Conforme o doleiro, Joesley deveria ter pago 3% em relação aos R$ 2,7 bilhões da operação, realizada em 2015.
Funaro contestou os valores de uma planilha entregue por Joesley, que registra a relação financeira entre os dois.
“Eu tenho a receber dele R$ 41 milhões mais ou menos de dinheiro lícito [de Joesley]. Se for calcular o ilícito junto, vai dar 120 poucos milhões de reais, porque ele deu um tombo nessa operação da Alpargatas em mim, no deputado Eduardo Cunha e no Geddel Vieira Lima”, ressaltou Funaro.
“Quem paga juro e recebe juro é banco, eu nunca vi pagar juro e receber juro de dinheiro ilegal”, ironizou.
Questionado pelo advogado de Cunha sobre as condições do acordo de delação com a PGR, Funaro disse que delatou de “livre e espontânea vontade” e que foi tratado de forma “severa”.
“Eu resolvi que eu prefiro não ter nada e ter paz, do que ter tudo e não ter paz”, disse.
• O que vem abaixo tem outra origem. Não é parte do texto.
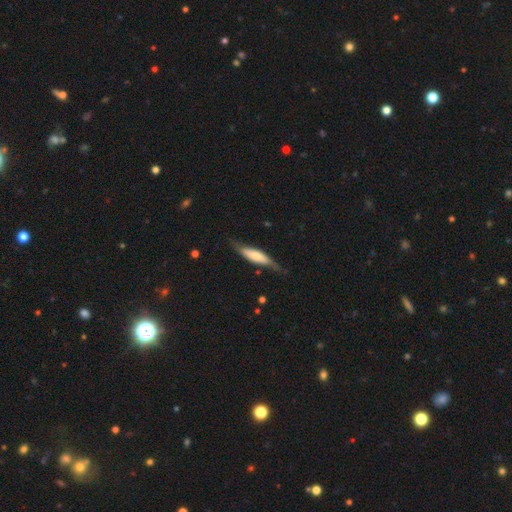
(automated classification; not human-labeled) Smooth or featured: smooth — 53% (featured or disk — 41%)
How rounded: cigar-shaped — 66% (in between — 32%)
Merging: none — 64% (minor disturbance — 27%)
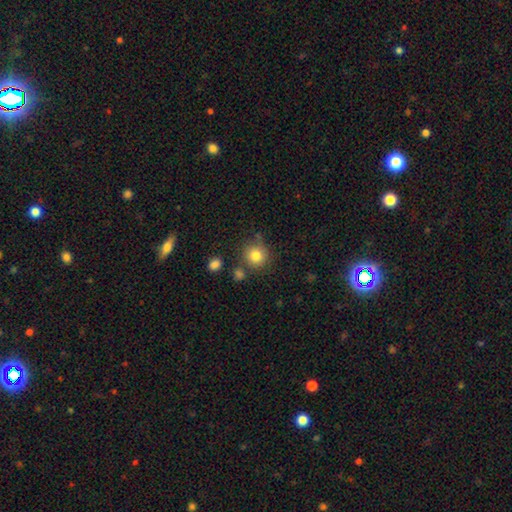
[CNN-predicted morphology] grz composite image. It shows a smooth galaxy with no disk features (82%) that is round (92%). Merging: none (77%).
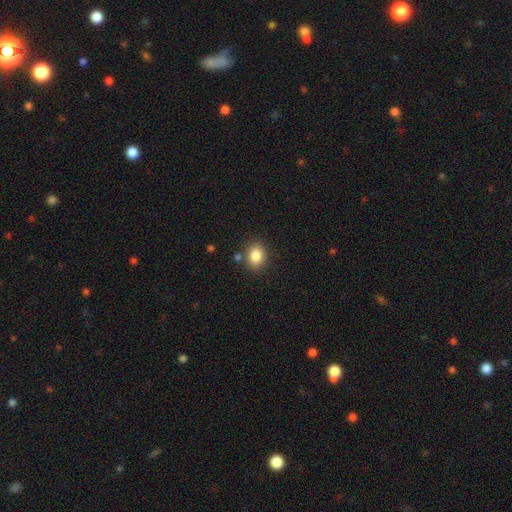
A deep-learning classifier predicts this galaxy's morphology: Smooth or featured? Predicted: smooth (p=0.85). How rounded? Predicted: in between (p=0.57). Merging? Predicted: none (p=0.81).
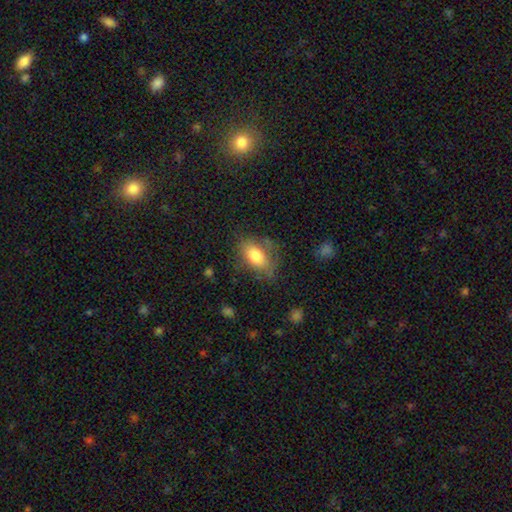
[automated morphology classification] A smooth galaxy with no disk features (77%) that is in between round and cigar-shaped (87%). Merging: none (64%).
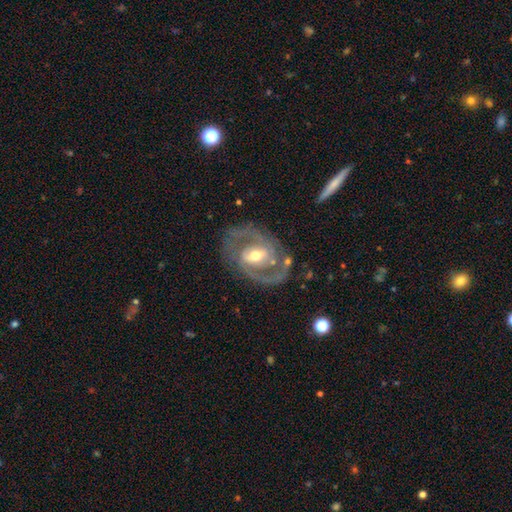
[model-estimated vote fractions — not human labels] A featured or disk galaxy (87%) with a weak bar (45%), 2 (87%) medium (53%) spiral arms (90%) and a moderate central bulge (64%). Merging: none (74%).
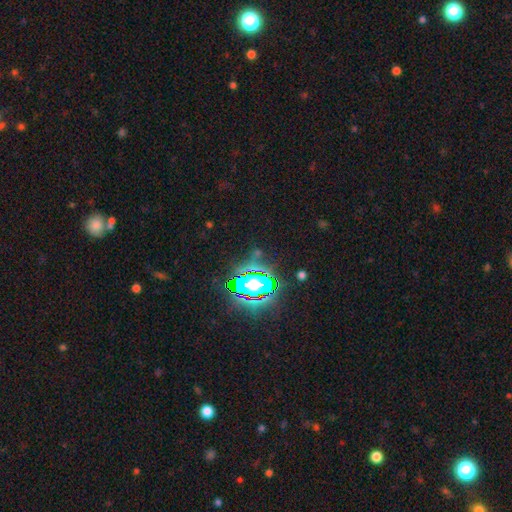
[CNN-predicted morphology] star or artifact 73%, smooth 15%, featured or disk 12%.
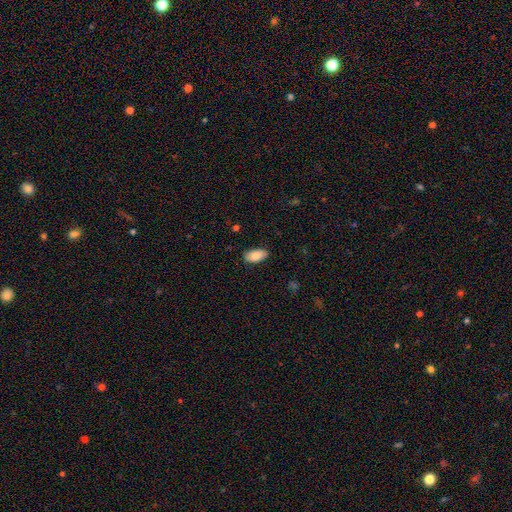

Funaro ainda afirmou, ao final do depoimento, que está disposto a fazer um teste de polígrafo diante de Cunha, que na semana rebateu as afirmações feitas pelo doleiro.
“Eu vou desmentir tudo. É uma repetição do que já está na delação e, no meu interrogatório, eu vou fazer a minha defesa e mostrar as mentiras que estão sendo faladas”, disse Cunha na última semana, depois de uma audiência para o interrogatório dos réus no processo em questão.